◆ Stated task
Reproduce each of the entries below word for word, leaving nothing out.

Collection entries:
━━━━━━

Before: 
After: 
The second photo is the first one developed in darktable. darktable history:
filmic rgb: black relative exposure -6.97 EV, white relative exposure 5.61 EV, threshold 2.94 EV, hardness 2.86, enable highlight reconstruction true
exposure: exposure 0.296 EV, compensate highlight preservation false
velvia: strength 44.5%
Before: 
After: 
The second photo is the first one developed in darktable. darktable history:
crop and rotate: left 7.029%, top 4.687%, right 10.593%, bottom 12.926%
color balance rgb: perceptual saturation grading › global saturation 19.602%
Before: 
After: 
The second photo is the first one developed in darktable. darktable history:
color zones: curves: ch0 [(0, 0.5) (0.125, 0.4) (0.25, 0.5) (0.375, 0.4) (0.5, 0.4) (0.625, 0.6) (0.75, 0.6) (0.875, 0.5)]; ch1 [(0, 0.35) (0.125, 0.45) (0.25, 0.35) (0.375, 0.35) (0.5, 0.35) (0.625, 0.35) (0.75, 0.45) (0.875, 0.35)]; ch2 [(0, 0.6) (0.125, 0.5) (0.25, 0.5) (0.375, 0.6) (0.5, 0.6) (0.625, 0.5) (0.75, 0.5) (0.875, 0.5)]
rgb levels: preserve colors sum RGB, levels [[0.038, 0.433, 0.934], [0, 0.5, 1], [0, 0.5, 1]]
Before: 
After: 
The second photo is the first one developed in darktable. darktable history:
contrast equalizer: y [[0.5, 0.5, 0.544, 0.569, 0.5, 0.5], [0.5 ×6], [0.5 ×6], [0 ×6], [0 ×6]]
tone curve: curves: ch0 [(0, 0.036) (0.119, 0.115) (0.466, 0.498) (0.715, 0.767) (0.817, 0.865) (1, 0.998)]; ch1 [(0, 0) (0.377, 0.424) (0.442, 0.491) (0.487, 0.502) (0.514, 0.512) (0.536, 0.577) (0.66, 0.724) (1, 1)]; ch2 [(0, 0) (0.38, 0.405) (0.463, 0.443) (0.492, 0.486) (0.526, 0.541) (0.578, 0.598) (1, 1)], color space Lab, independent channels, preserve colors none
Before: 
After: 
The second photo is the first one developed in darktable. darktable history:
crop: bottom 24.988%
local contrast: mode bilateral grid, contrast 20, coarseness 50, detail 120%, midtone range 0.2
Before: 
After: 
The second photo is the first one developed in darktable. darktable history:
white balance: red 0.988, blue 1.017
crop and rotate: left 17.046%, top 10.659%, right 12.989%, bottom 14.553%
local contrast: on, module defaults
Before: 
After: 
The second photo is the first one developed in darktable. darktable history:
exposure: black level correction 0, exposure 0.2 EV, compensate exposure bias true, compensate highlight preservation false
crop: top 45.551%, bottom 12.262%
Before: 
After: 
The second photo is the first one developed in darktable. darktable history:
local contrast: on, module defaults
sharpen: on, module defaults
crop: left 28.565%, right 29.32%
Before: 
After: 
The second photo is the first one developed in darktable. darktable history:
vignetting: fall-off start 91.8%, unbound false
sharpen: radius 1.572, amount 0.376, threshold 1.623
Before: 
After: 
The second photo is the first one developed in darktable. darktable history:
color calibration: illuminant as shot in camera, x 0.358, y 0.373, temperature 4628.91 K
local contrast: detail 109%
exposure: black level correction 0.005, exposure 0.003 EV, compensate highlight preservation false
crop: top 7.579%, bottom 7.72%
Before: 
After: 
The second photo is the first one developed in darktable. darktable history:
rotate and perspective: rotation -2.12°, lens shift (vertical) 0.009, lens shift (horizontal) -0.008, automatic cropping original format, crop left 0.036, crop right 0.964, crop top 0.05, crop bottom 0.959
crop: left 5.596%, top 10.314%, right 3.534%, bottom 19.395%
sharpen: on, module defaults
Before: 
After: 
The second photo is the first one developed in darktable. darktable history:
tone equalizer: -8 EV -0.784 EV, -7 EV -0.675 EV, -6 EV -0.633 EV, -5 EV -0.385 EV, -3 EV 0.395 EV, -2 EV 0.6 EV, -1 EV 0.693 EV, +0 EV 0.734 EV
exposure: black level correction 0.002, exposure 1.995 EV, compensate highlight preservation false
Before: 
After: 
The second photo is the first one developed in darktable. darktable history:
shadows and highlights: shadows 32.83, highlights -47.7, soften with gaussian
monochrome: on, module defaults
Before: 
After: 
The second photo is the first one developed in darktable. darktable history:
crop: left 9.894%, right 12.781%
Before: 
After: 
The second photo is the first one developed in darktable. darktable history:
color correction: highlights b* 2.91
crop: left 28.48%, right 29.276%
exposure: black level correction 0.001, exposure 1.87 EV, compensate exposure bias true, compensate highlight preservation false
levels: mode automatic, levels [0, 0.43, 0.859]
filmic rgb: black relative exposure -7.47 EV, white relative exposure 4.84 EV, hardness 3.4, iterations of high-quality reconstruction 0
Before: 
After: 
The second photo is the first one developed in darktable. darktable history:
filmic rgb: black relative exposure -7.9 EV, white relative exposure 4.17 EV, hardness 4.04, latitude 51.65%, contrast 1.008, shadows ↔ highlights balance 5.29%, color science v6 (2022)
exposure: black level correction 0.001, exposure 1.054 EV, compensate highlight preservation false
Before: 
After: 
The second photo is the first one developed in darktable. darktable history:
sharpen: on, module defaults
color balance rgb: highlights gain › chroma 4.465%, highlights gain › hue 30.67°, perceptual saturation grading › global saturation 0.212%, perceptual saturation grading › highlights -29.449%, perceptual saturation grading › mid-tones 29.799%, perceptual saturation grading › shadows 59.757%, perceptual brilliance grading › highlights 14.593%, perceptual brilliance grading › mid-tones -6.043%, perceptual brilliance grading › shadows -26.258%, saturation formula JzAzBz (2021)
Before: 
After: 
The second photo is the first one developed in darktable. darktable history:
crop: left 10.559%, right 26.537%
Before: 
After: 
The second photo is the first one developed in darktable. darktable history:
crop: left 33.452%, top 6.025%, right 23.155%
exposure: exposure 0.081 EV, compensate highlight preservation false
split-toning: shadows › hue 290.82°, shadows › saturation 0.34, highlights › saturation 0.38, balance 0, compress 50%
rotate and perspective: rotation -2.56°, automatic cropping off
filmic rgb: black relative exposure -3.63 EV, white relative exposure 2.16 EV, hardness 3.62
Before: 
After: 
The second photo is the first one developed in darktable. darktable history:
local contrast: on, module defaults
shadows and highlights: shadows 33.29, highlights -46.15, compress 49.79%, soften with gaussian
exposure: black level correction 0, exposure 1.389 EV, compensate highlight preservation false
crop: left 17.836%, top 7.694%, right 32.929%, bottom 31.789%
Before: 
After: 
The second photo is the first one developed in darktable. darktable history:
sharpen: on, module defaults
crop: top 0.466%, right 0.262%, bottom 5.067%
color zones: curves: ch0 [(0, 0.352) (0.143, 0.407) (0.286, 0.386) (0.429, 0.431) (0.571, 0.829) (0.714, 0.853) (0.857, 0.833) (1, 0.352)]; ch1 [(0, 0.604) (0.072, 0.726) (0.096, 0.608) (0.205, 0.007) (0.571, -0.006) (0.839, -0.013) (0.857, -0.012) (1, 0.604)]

━━━━━━

◆ In response
Before: 
After: 
The second photo is the first one developed in darktable. darktable history:
filmic rgb: black relative exposure -6.97 EV, white relative exposure 5.61 EV, threshold 2.94 EV, hardness 2.86, enable highlight reconstruction true
exposure: exposure 0.296 EV, compensate highlight preservation false
velvia: strength 44.5%
Before: 
After: 
The second photo is the first one developed in darktable. darktable history:
crop and rotate: left 7.029%, top 4.687%, right 10.593%, bottom 12.926%
color balance rgb: perceptual saturation grading › global saturation 19.602%
Before: 
After: 
The second photo is the first one developed in darktable. darktable history:
color zones: curves: ch0 [(0, 0.5) (0.125, 0.4) (0.25, 0.5) (0.375, 0.4) (0.5, 0.4) (0.625, 0.6) (0.75, 0.6) (0.875, 0.5)]; ch1 [(0, 0.35) (0.125, 0.45) (0.25, 0.35) (0.375, 0.35) (0.5, 0.35) (0.625, 0.35) (0.75, 0.45) (0.875, 0.35)]; ch2 [(0, 0.6) (0.125, 0.5) (0.25, 0.5) (0.375, 0.6) (0.5, 0.6) (0.625, 0.5) (0.75, 0.5) (0.875, 0.5)]
rgb levels: preserve colors sum RGB, levels [[0.038, 0.433, 0.934], [0, 0.5, 1], [0, 0.5, 1]]
Before: 
After: 
The second photo is the first one developed in darktable. darktable history:
contrast equalizer: y [[0.5, 0.5, 0.544, 0.569, 0.5, 0.5], [0.5 ×6], [0.5 ×6], [0 ×6], [0 ×6]]
tone curve: curves: ch0 [(0, 0.036) (0.119, 0.115) (0.466, 0.498) (0.715, 0.767) (0.817, 0.865) (1, 0.998)]; ch1 [(0, 0) (0.377, 0.424) (0.442, 0.491) (0.487, 0.502) (0.514, 0.512) (0.536, 0.577) (0.66, 0.724) (1, 1)]; ch2 [(0, 0) (0.38, 0.405) (0.463, 0.443) (0.492, 0.486) (0.526, 0.541) (0.578, 0.598) (1, 1)], color space Lab, independent channels, preserve colors none
Before: 
After: 
The second photo is the first one developed in darktable. darktable history:
crop: bottom 24.988%
local contrast: mode bilateral grid, contrast 20, coarseness 50, detail 120%, midtone range 0.2
Before: 
After: 
The second photo is the first one developed in darktable. darktable history:
white balance: red 0.988, blue 1.017
crop and rotate: left 17.046%, top 10.659%, right 12.989%, bottom 14.553%
local contrast: on, module defaults
Before: 
After: 
The second photo is the first one developed in darktable. darktable history:
exposure: black level correction 0, exposure 0.2 EV, compensate exposure bias true, compensate highlight preservation false
crop: top 45.551%, bottom 12.262%
Before: 
After: 
The second photo is the first one developed in darktable. darktable history:
local contrast: on, module defaults
sharpen: on, module defaults
crop: left 28.565%, right 29.32%
Before: 
After: 
The second photo is the first one developed in darktable. darktable history:
vignetting: fall-off start 91.8%, unbound false
sharpen: radius 1.572, amount 0.376, threshold 1.623
Before: 
After: 
The second photo is the first one developed in darktable. darktable history:
color calibration: illuminant as shot in camera, x 0.358, y 0.373, temperature 4628.91 K
local contrast: detail 109%
exposure: black level correction 0.005, exposure 0.003 EV, compensate highlight preservation false
crop: top 7.579%, bottom 7.72%
Before: 
After: 
The second photo is the first one developed in darktable. darktable history:
rotate and perspective: rotation -2.12°, lens shift (vertical) 0.009, lens shift (horizontal) -0.008, automatic cropping original format, crop left 0.036, crop right 0.964, crop top 0.05, crop bottom 0.959
crop: left 5.596%, top 10.314%, right 3.534%, bottom 19.395%
sharpen: on, module defaults
Before: 
After: 
The second photo is the first one developed in darktable. darktable history:
tone equalizer: -8 EV -0.784 EV, -7 EV -0.675 EV, -6 EV -0.633 EV, -5 EV -0.385 EV, -3 EV 0.395 EV, -2 EV 0.6 EV, -1 EV 0.693 EV, +0 EV 0.734 EV
exposure: black level correction 0.002, exposure 1.995 EV, compensate highlight preservation false
Before: 
After: 
The second photo is the first one developed in darktable. darktable history:
shadows and highlights: shadows 32.83, highlights -47.7, soften with gaussian
monochrome: on, module defaults
Before: 
After: 
The second photo is the first one developed in darktable. darktable history:
crop: left 9.894%, right 12.781%
Before: 
After: 
The second photo is the first one developed in darktable. darktable history:
color correction: highlights b* 2.91
crop: left 28.48%, right 29.276%
exposure: black level correction 0.001, exposure 1.87 EV, compensate exposure bias true, compensate highlight preservation false
levels: mode automatic, levels [0, 0.43, 0.859]
filmic rgb: black relative exposure -7.47 EV, white relative exposure 4.84 EV, hardness 3.4, iterations of high-quality reconstruction 0
Before: 
After: 
The second photo is the first one developed in darktable. darktable history:
filmic rgb: black relative exposure -7.9 EV, white relative exposure 4.17 EV, hardness 4.04, latitude 51.65%, contrast 1.008, shadows ↔ highlights balance 5.29%, color science v6 (2022)
exposure: black level correction 0.001, exposure 1.054 EV, compensate highlight preservation false
Before: 
After: 
The second photo is the first one developed in darktable. darktable history:
sharpen: on, module defaults
color balance rgb: highlights gain › chroma 4.465%, highlights gain › hue 30.67°, perceptual saturation grading › global saturation 0.212%, perceptual saturation grading › highlights -29.449%, perceptual saturation grading › mid-tones 29.799%, perceptual saturation grading › shadows 59.757%, perceptual brilliance grading › highlights 14.593%, perceptual brilliance grading › mid-tones -6.043%, perceptual brilliance grading › shadows -26.258%, saturation formula JzAzBz (2021)
Before: 
After: 
The second photo is the first one developed in darktable. darktable history:
crop: left 10.559%, right 26.537%
Before: 
After: 
The second photo is the first one developed in darktable. darktable history:
crop: left 33.452%, top 6.025%, right 23.155%
exposure: exposure 0.081 EV, compensate highlight preservation false
split-toning: shadows › hue 290.82°, shadows › saturation 0.34, highlights › saturation 0.38, balance 0, compress 50%
rotate and perspective: rotation -2.56°, automatic cropping off
filmic rgb: black relative exposure -3.63 EV, white relative exposure 2.16 EV, hardness 3.62
Before: 
After: 
The second photo is the first one developed in darktable. darktable history:
local contrast: on, module defaults
shadows and highlights: shadows 33.29, highlights -46.15, compress 49.79%, soften with gaussian
exposure: black level correction 0, exposure 1.389 EV, compensate highlight preservation false
crop: left 17.836%, top 7.694%, right 32.929%, bottom 31.789%
Before: 
After: 
The second photo is the first one developed in darktable. darktable history:
sharpen: on, module defaults
crop: top 0.466%, right 0.262%, bottom 5.067%
color zones: curves: ch0 [(0, 0.352) (0.143, 0.407) (0.286, 0.386) (0.429, 0.431) (0.571, 0.829) (0.714, 0.853) (0.857, 0.833) (1, 0.352)]; ch1 [(0, 0.604) (0.072, 0.726) (0.096, 0.608) (0.205, 0.007) (0.571, -0.006) (0.839, -0.013) (0.857, -0.012) (1, 0.604)]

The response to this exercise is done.